4 May 20266 min readSource: GOV.UK
The Software Security Code raises the standard for product buyers cover image

Updated guidance

15 Jan 2026

GOV.UK lists the Software Security Code of Practice as last updated on this date.

Core scope

B2B software

The code is most relevant to vendors developing and selling software or software services to organisations.

Buyer signal

Evidence matters

Customers can use the code to structure questions about development, deployment, maintenance, and communication.

What the code says

The UK Software Security Code of Practice sets expectations for the security and resilience of software that organisations rely on. It is aimed at software vendors and their customers, with principles covering secure design and development, build environment security, secure deployment and maintenance, and communication with customers.

The code matters because it gives buyers a more practical vocabulary for vendor assurance. Instead of asking whether a product is secure in a general sense, buyers can ask how security is handled through the software lifecycle.

What this changes for product companies

Product credibility is no longer only about features, design, and speed. Buyers increasingly want evidence of secure development practices, controlled build environments, vulnerability handling, support expectations, and clear communication around incidents or end-of-support.

This does not mean every small product company needs enterprise-heavy certification on day one. It does mean product teams should be able to explain how software is built, maintained, updated, and supported.
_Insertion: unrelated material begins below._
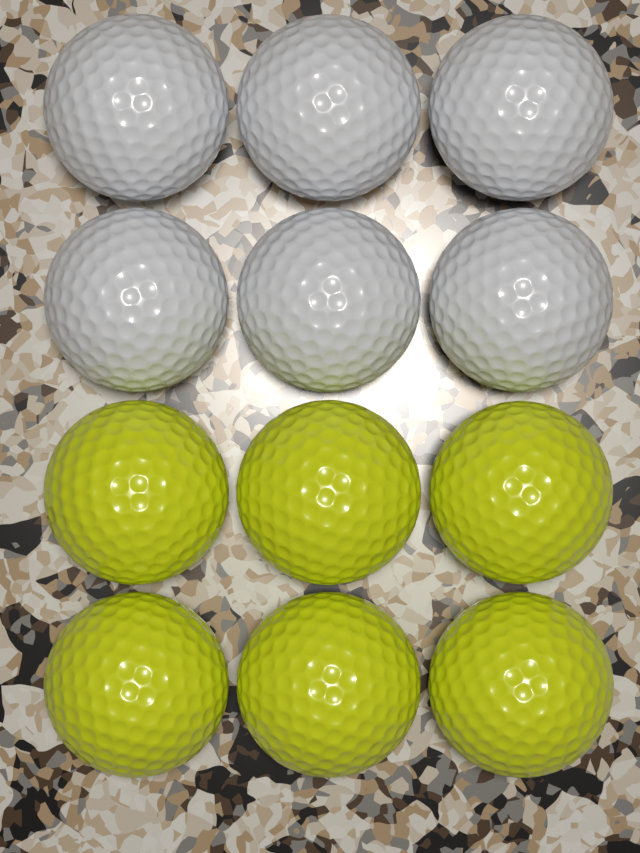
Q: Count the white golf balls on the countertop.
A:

Why it matters for private rollout products

Products used for private app access, team communication, or AI-supported work sit close to operational data. Even when the product is lightweight, the trust expectation is not lightweight.

A clear security narrative helps buyers understand the difference between a simple product and an unmanaged product. Simple can still be controlled, documented, and professionally operated.

The ScotiTech view

ScotiTech products stay strongest when security posture is explicit: controlled deployment, private workflow boundaries, clear ownership, and data-aware operating paths.

This gives buyers practical confidence and a clear set of questions for product-fit conversations.

Practical takeaways

How to apply this insight

  • Present security as part of the product experience across development, deployment, maintenance, and support.

  • Explain how vulnerabilities, incidents, and end-of-support changes are communicated to customers.

  • Show control, access, data handling, and rollout ownership clearly on product pages.

  • Use recognised guidance in enterprise conversations without overstating maturity or adding complexity.